MATERIAL PROVIDED below:

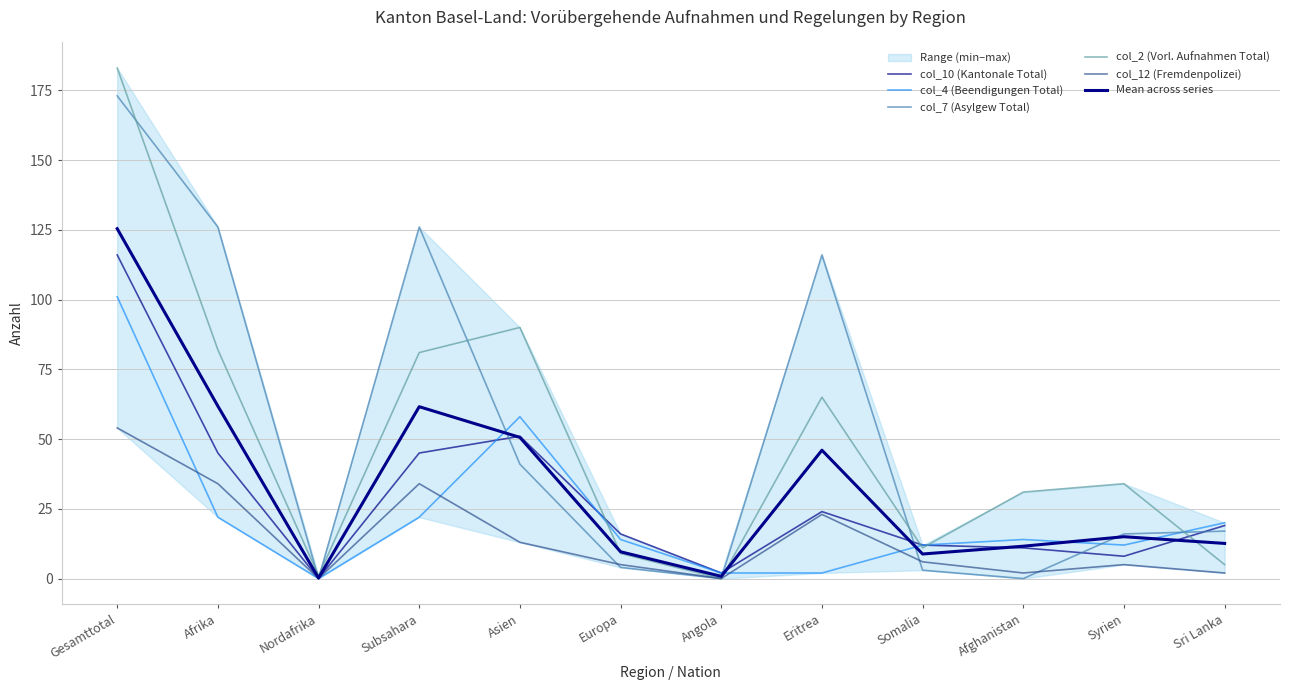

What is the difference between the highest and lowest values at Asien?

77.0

End of MATERIAL PROVIDED.
MATERIAL PROVIDED below:

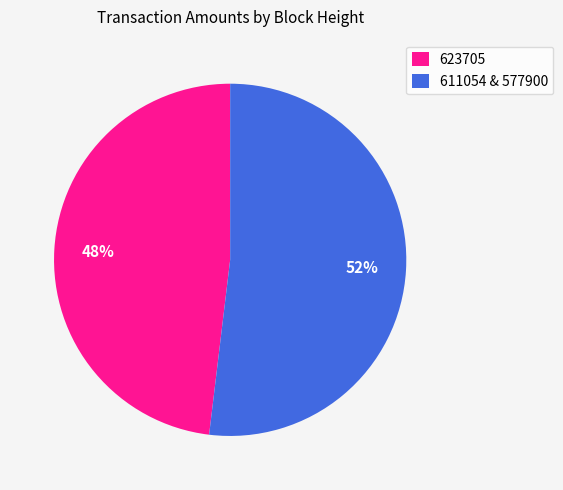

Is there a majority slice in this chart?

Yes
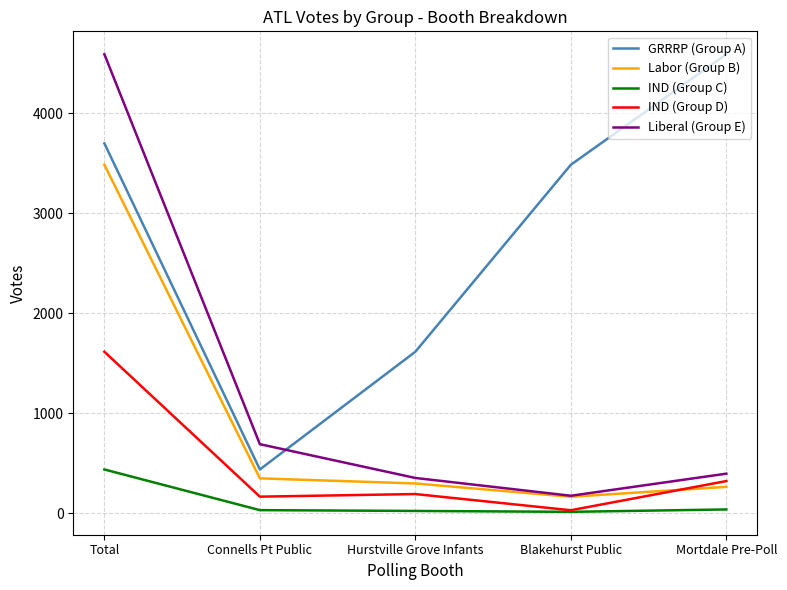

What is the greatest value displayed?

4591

End of MATERIAL PROVIDED.

DIRECTIONS FOR THIS TASK: State how many lines in the rows above contain the word "What", with case counting. Reply with the number alone.

WRITTEN SOLUTION: 2